The origin of AFR's performance problems is that it requires extra operations
(beyond the necessary N writes) in the non-failure case to ensure correct
operation in the failure case. The basis of the proposed solution is therefore
to be optimistic instead of pessimistic, expending minimal resources in the
normal case and taking extra steps only after a failure. The basic write
algorithm becomes:

1. Forward the write to all N replicas
2. If all N replicas indicate success, we're done
3. If any replica fails, add information about the failed request (e.g.
file, offset, length) to journals on the replicas where it succeeded
4. As part of the startup process, defer completion of startup until
brought up to date by replaying peers' journals

Because the process relies on a journal, there's no need to maintain a
separate list of files in need of repair; journal contents can be examined at
any time, and if they're empty (the normal case) that serves as a positive
indication that the volume is in a fully protected state.

Doing repair as part of the startup process means that, if the failure is a
network partition rather than a server failure4, then neither side will go
through the startup process. Each server must therefore initiate repair upon
being notified of another server coming up as well as during startup. Journal
entries are pushed rather than pulled, from the servers that have them to the
newly booted or reconnected server. Each server must also be a client, both to
receive peer-status notifications (which currently go only to clients) and to
issue journal-related requests.

There is a situation where, in the middle of Step 2. where half the servers have completed the write (other half servers have not yet processed the writes, and there is a power outage of the entire data center including the client. If the writes happened to be overwrites which do not extend the file size, they will go unnoticed and never get healed. Being optimistic (without writing pre-changelog) works in situation where partial failures are trivially detected - e.g. namespace operations where lookups can detect there was a failure just by the fact that an entry is present on one server and not on the other (an xattr journal is not necessary to "show" a mismatch). It could even work for writes which extend the file size as lookup will notice mismatching file sizes instantly without the need for an xattr changelog.

That is the pattern of situations where such "optimisitic" changelog handling can be done (where partial failures result in easily noticeable mismatches). I refer to "optmisitc changelog" meaning proceeding to perform the actual syscall modification without the initial changelog shielding against failures in the middle (and writing out a changelog - if you survive - about where all the change succeeded).

Another important point to note here, is the recovery process. Even in failure situations described above, the question of direction of recovery comes into picture. If a changelog exists (i.e, client survived long enough to write out the journal), then that will indicate the direction of "healing". The client should absolutely not return the syscall before the journal update is done (just cannot be a background process). But if a changelog does not exist after noticing the mismatch, it means that the client did not survive long enough to make the change.

At this point it becomes an arbitrary decision about chosing the direction of healing. With most changes (both namespace and data) you can always make a "conservative" choice. If a file exists on one and not on the other, then recreate it. That means, if it was due to a partial creation, we "roll-ahead" the transaction to completion, whereas if it was due to a partial unlinking, then we "roll-back" the transaction to the initial state - we can make a conservative decision without really caring what the actual transaction was.

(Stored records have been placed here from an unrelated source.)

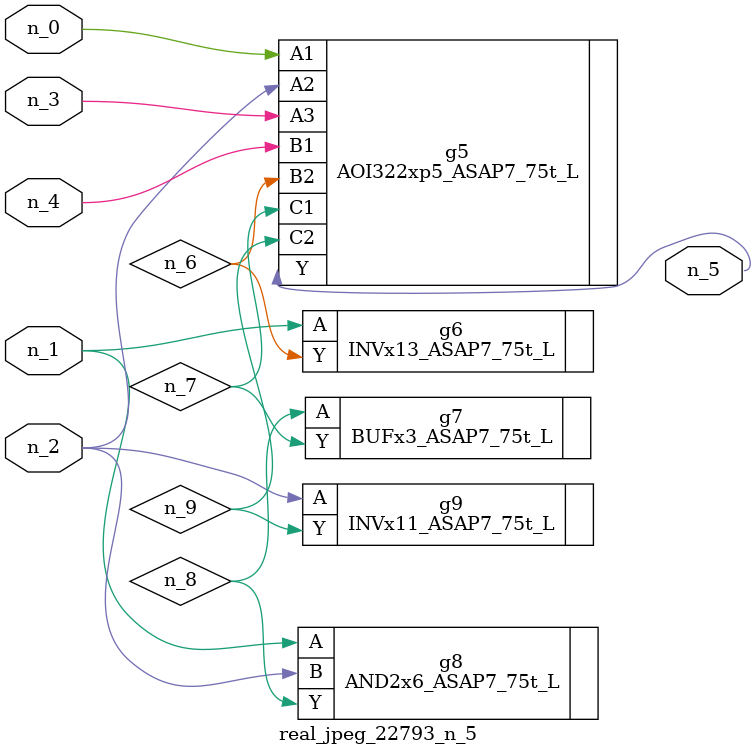
<source format=v>
module real_jpeg_22793_n_5 (n_4, n_0, n_1, n_2, n_3, n_5);

input n_4;
input n_0;
input n_1;
input n_2;
input n_3;

output n_5;

wire n_8;
wire n_6;
wire n_7;
wire n_9;

AOI322xp5_ASAP7_75t_L g5 ( 
.A1(n_0),
.A2(n_2),
.A3(n_3),
.B1(n_4),
.B2(n_6),
.C1(n_7),
.C2(n_9),
.Y(n_5)
);

INVx13_ASAP7_75t_L g6 ( 
.A(n_1),
.Y(n_6)
);

AND2x6_ASAP7_75t_L g8 ( 
.A(n_1),
.B(n_2),
.Y(n_8)
);

INVx11_ASAP7_75t_L g9 ( 
.A(n_2),
.Y(n_9)
);

BUFx3_ASAP7_75t_L g7 ( 
.A(n_8),
.Y(n_7)
);


endmodule
</source>
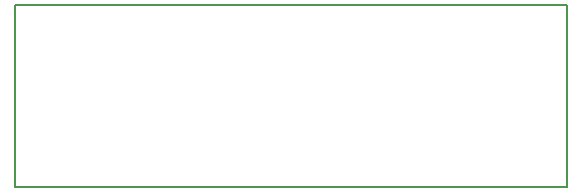
<source format=gbr>
G04 #@! TF.FileFunction,Profile,NP*
%FSLAX46Y46*%
G04 Gerber Fmt 4.6, Leading zero omitted, Abs format (unit mm)*
G04 Created by KiCad (PCBNEW 4.0.0-rc1-stable) date 09/11/2017 17:01:20*
%MOMM*%
G01*
G04 APERTURE LIST*
%ADD10C,0.100000*%
%ADD11C,0.150000*%
G04 APERTURE END LIST*
D10*
D11*
X142240000Y-96393000D02*
X142240000Y-111760000D01*
X188976000Y-111760000D02*
X142240000Y-111760000D01*
X188976000Y-96393000D02*
X188976000Y-111760000D01*
X188976000Y-111760000D02*
X142240000Y-111760000D01*
X142240000Y-96393000D02*
X188976000Y-96393000D01*
M02*

</source>
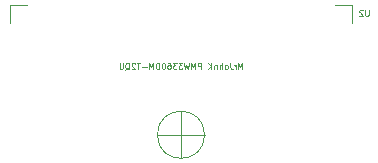
<source format=gbr>
%TF.GenerationSoftware,KiCad,Pcbnew,(6.0.9-0)*%
%TF.CreationDate,2022-12-16T11:10:40-08:00*%
%TF.ProjectId,trackball,74726163-6b62-4616-9c6c-2e6b69636164,v01*%
%TF.SameCoordinates,Original*%
%TF.FileFunction,Legend,Bot*%
%TF.FilePolarity,Positive*%
%FSLAX46Y46*%
G04 Gerber Fmt 4.6, Leading zero omitted, Abs format (unit mm)*
G04 Created by KiCad (PCBNEW (6.0.9-0)) date 2022-12-16 11:10:40*
%MOMM*%
%LPD*%
G01*
G04 APERTURE LIST*
%ADD10C,0.100000*%
%ADD11C,0.120000*%
G04 APERTURE END LIST*
D10*
X149702380Y-141426190D02*
X149702380Y-140926190D01*
X149535714Y-141283333D01*
X149369047Y-140926190D01*
X149369047Y-141426190D01*
X149130952Y-141426190D02*
X149130952Y-141092857D01*
X149130952Y-141188095D02*
X149107142Y-141140476D01*
X149083333Y-141116666D01*
X149035714Y-141092857D01*
X148988095Y-141092857D01*
X148678571Y-140926190D02*
X148678571Y-141283333D01*
X148702380Y-141354761D01*
X148750000Y-141402380D01*
X148821428Y-141426190D01*
X148869047Y-141426190D01*
X148369047Y-141426190D02*
X148416666Y-141402380D01*
X148440476Y-141378571D01*
X148464285Y-141330952D01*
X148464285Y-141188095D01*
X148440476Y-141140476D01*
X148416666Y-141116666D01*
X148369047Y-141092857D01*
X148297619Y-141092857D01*
X148250000Y-141116666D01*
X148226190Y-141140476D01*
X148202380Y-141188095D01*
X148202380Y-141330952D01*
X148226190Y-141378571D01*
X148250000Y-141402380D01*
X148297619Y-141426190D01*
X148369047Y-141426190D01*
X147988095Y-141426190D02*
X147988095Y-140926190D01*
X147773809Y-141426190D02*
X147773809Y-141164285D01*
X147797619Y-141116666D01*
X147845238Y-141092857D01*
X147916666Y-141092857D01*
X147964285Y-141116666D01*
X147988095Y-141140476D01*
X147535714Y-141092857D02*
X147535714Y-141426190D01*
X147535714Y-141140476D02*
X147511904Y-141116666D01*
X147464285Y-141092857D01*
X147392857Y-141092857D01*
X147345238Y-141116666D01*
X147321428Y-141164285D01*
X147321428Y-141426190D01*
X147083333Y-141426190D02*
X147083333Y-140926190D01*
X146797619Y-141426190D02*
X147011904Y-141140476D01*
X146797619Y-140926190D02*
X147083333Y-141211904D01*
X146202380Y-141426190D02*
X146202380Y-140926190D01*
X146011904Y-140926190D01*
X145964285Y-140950000D01*
X145940476Y-140973809D01*
X145916666Y-141021428D01*
X145916666Y-141092857D01*
X145940476Y-141140476D01*
X145964285Y-141164285D01*
X146011904Y-141188095D01*
X146202380Y-141188095D01*
X145702380Y-141426190D02*
X145702380Y-140926190D01*
X145535714Y-141283333D01*
X145369047Y-140926190D01*
X145369047Y-141426190D01*
X145178571Y-140926190D02*
X145059523Y-141426190D01*
X144964285Y-141069047D01*
X144869047Y-141426190D01*
X144750000Y-140926190D01*
X144607142Y-140926190D02*
X144297619Y-140926190D01*
X144464285Y-141116666D01*
X144392857Y-141116666D01*
X144345238Y-141140476D01*
X144321428Y-141164285D01*
X144297619Y-141211904D01*
X144297619Y-141330952D01*
X144321428Y-141378571D01*
X144345238Y-141402380D01*
X144392857Y-141426190D01*
X144535714Y-141426190D01*
X144583333Y-141402380D01*
X144607142Y-141378571D01*
X144130952Y-140926190D02*
X143821428Y-140926190D01*
X143988095Y-141116666D01*
X143916666Y-141116666D01*
X143869047Y-141140476D01*
X143845238Y-141164285D01*
X143821428Y-141211904D01*
X143821428Y-141330952D01*
X143845238Y-141378571D01*
X143869047Y-141402380D01*
X143916666Y-141426190D01*
X144059523Y-141426190D01*
X144107142Y-141402380D01*
X144130952Y-141378571D01*
X143392857Y-140926190D02*
X143488095Y-140926190D01*
X143535714Y-140950000D01*
X143559523Y-140973809D01*
X143607142Y-141045238D01*
X143630952Y-141140476D01*
X143630952Y-141330952D01*
X143607142Y-141378571D01*
X143583333Y-141402380D01*
X143535714Y-141426190D01*
X143440476Y-141426190D01*
X143392857Y-141402380D01*
X143369047Y-141378571D01*
X143345238Y-141330952D01*
X143345238Y-141211904D01*
X143369047Y-141164285D01*
X143392857Y-141140476D01*
X143440476Y-141116666D01*
X143535714Y-141116666D01*
X143583333Y-141140476D01*
X143607142Y-141164285D01*
X143630952Y-141211904D01*
X143035714Y-140926190D02*
X142988095Y-140926190D01*
X142940476Y-140950000D01*
X142916666Y-140973809D01*
X142892857Y-141021428D01*
X142869047Y-141116666D01*
X142869047Y-141235714D01*
X142892857Y-141330952D01*
X142916666Y-141378571D01*
X142940476Y-141402380D01*
X142988095Y-141426190D01*
X143035714Y-141426190D01*
X143083333Y-141402380D01*
X143107142Y-141378571D01*
X143130952Y-141330952D01*
X143154761Y-141235714D01*
X143154761Y-141116666D01*
X143130952Y-141021428D01*
X143107142Y-140973809D01*
X143083333Y-140950000D01*
X143035714Y-140926190D01*
X142654761Y-141426190D02*
X142654761Y-140926190D01*
X142535714Y-140926190D01*
X142464285Y-140950000D01*
X142416666Y-140997619D01*
X142392857Y-141045238D01*
X142369047Y-141140476D01*
X142369047Y-141211904D01*
X142392857Y-141307142D01*
X142416666Y-141354761D01*
X142464285Y-141402380D01*
X142535714Y-141426190D01*
X142654761Y-141426190D01*
X142154761Y-141426190D02*
X142154761Y-140926190D01*
X141988095Y-141283333D01*
X141821428Y-140926190D01*
X141821428Y-141426190D01*
X141583333Y-141235714D02*
X141202380Y-141235714D01*
X141035714Y-140926190D02*
X140750000Y-140926190D01*
X140892857Y-141426190D02*
X140892857Y-140926190D01*
X140607142Y-140973809D02*
X140583333Y-140950000D01*
X140535714Y-140926190D01*
X140416666Y-140926190D01*
X140369047Y-140950000D01*
X140345238Y-140973809D01*
X140321428Y-141021428D01*
X140321428Y-141069047D01*
X140345238Y-141140476D01*
X140630952Y-141426190D01*
X140321428Y-141426190D01*
X139773809Y-141473809D02*
X139821428Y-141450000D01*
X139869047Y-141402380D01*
X139940476Y-141330952D01*
X139988095Y-141307142D01*
X140035714Y-141307142D01*
X140011904Y-141426190D02*
X140059523Y-141402380D01*
X140107142Y-141354761D01*
X140130952Y-141259523D01*
X140130952Y-141092857D01*
X140107142Y-140997619D01*
X140059523Y-140950000D01*
X140011904Y-140926190D01*
X139916666Y-140926190D01*
X139869047Y-140950000D01*
X139821428Y-140997619D01*
X139797619Y-141092857D01*
X139797619Y-141259523D01*
X139821428Y-141354761D01*
X139869047Y-141402380D01*
X139916666Y-141426190D01*
X140011904Y-141426190D01*
X139583333Y-140926190D02*
X139583333Y-141330952D01*
X139559523Y-141378571D01*
X139535714Y-141402380D01*
X139488095Y-141426190D01*
X139392857Y-141426190D01*
X139345238Y-141402380D01*
X139321428Y-141378571D01*
X139297619Y-141330952D01*
X139297619Y-140926190D01*
%TO.C,U2*%
X160380952Y-136426190D02*
X160380952Y-136830952D01*
X160357142Y-136878571D01*
X160333333Y-136902380D01*
X160285714Y-136926190D01*
X160190476Y-136926190D01*
X160142857Y-136902380D01*
X160119047Y-136878571D01*
X160095238Y-136830952D01*
X160095238Y-136426190D01*
X159880952Y-136473809D02*
X159857142Y-136450000D01*
X159809523Y-136426190D01*
X159690476Y-136426190D01*
X159642857Y-136450000D01*
X159619047Y-136473809D01*
X159595238Y-136521428D01*
X159595238Y-136569047D01*
X159619047Y-136640476D01*
X159904761Y-136926190D01*
X159595238Y-136926190D01*
D11*
X130000000Y-136000000D02*
X130000000Y-137500000D01*
X142500000Y-147000000D02*
X146500000Y-147000000D01*
X159000000Y-136000000D02*
X159000000Y-137500000D01*
X131500000Y-136000000D02*
X130000000Y-136000000D01*
X144500000Y-145000000D02*
X144500000Y-149000000D01*
X157500000Y-136000000D02*
X159000000Y-136000000D01*
D10*
X146500000Y-147000000D02*
G75*
G03*
X146500000Y-147000000I-2000000J0D01*
G01*
%TD*%
M02*

</source>
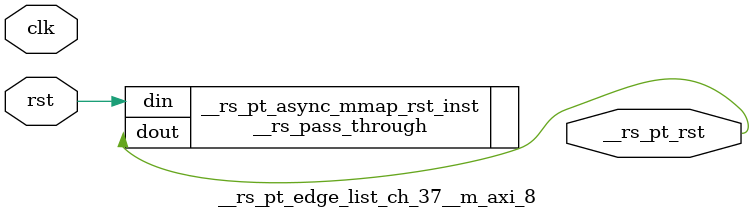
<source format=v>
`timescale 1 ns / 1 ps
/**   Generated by RapidStream   **/
module __rs_pt_edge_list_ch_37__m_axi_8 #(
    parameter BufferSize         = 32,
    parameter BufferSizeLog      = 5,
    parameter AddrWidth          = 64,
    parameter AxiSideAddrWidth   = 64,
    parameter DataWidth          = 512,
    parameter DataWidthBytesLog  = 6,
    parameter WaitTimeWidth      = 4,
    parameter BurstLenWidth      = 8,
    parameter EnableReadChannel  = 1,
    parameter EnableWriteChannel = 1,
    parameter MaxWaitTime        = 3,
    parameter MaxBurstLen        = 15
) (
    output wire __rs_pt_rst,
    input wire  clk,
    input wire  rst
);




__rs_pass_through #(
    .WIDTH (1)
) __rs_pt_async_mmap_rst_inst /**   Generated by RapidStream   **/ (
    .din  (rst),
    .dout (__rs_pt_rst)
);

endmodule  // __rs_pt_edge_list_ch_37__m_axi_8
</source>
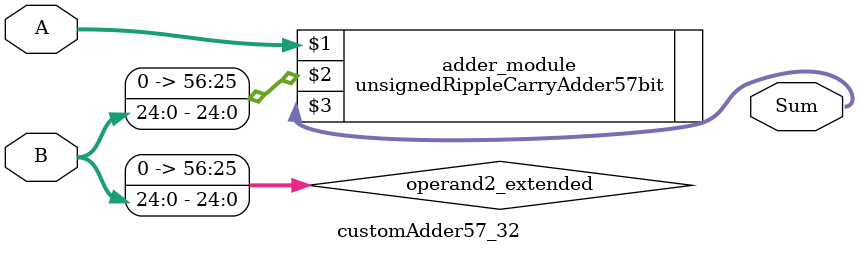
<source format=v>
module customAdder57_32(
                        input [56 : 0] A,
                        input [24 : 0] B,
                        
                        output [57 : 0] Sum
                );

        wire [56 : 0] operand2_extended;
        
        assign operand2_extended =  {32'b0, B};
        
        unsignedRippleCarryAdder57bit adder_module(
            A,
            operand2_extended,
            Sum
        );
        
        endmodule
        
</source>
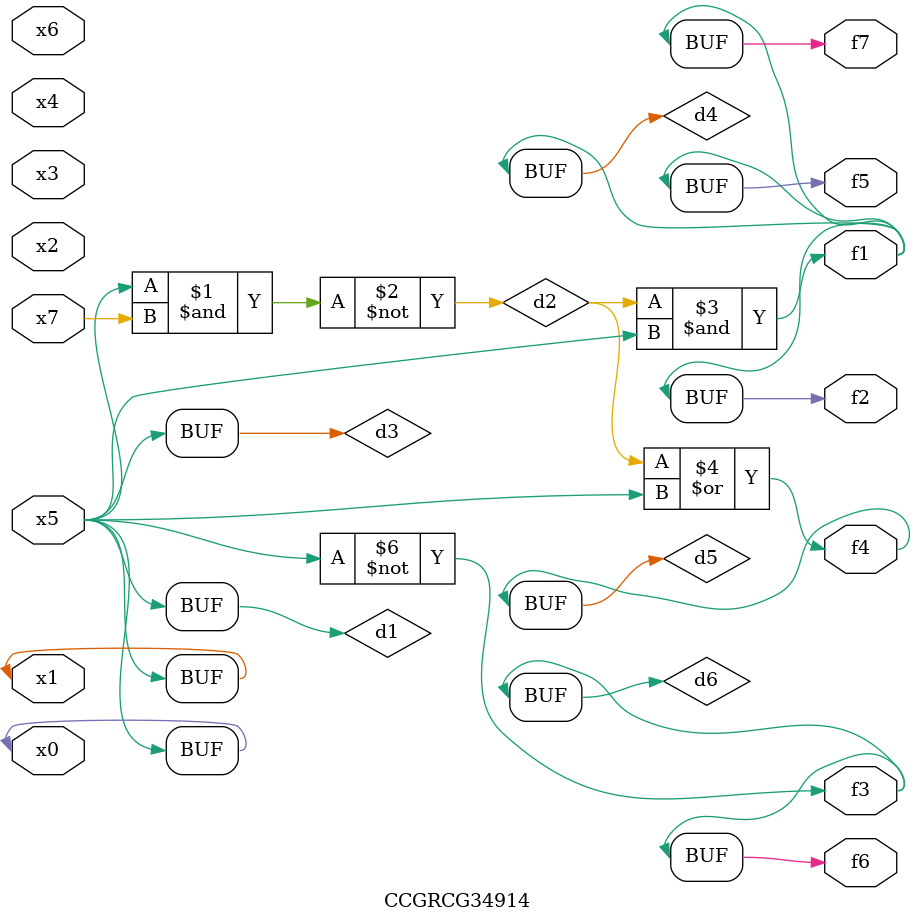
<source format=v>
module CCGRCG34914(
	input x0, x1, x2, x3, x4, x5, x6, x7,
	output f1, f2, f3, f4, f5, f6, f7
);

	wire d1, d2, d3, d4, d5, d6;

	buf (d1, x0, x5);
	nand (d2, x5, x7);
	buf (d3, x0, x1);
	and (d4, d2, d3);
	or (d5, d2, d3);
	nor (d6, d1, d3);
	assign f1 = d4;
	assign f2 = d4;
	assign f3 = d6;
	assign f4 = d5;
	assign f5 = d4;
	assign f6 = d6;
	assign f7 = d4;
endmodule

</source>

The situation with file data is slightly different, if there is a mismatch in file size we can heal in the direction of the making the file size big on both servers. That way, we would have "rolled-ahead" a partial file-extending write and "rolled-back" a partial truncate.

But if there was a partial overwrite in the middle of the file, it is just not feasible to bring it under the "optimistic changelogging" kind of a optimization.

Another step which I don't see in the above sequence of operations is locking/unlocking of the modification regions.

Avati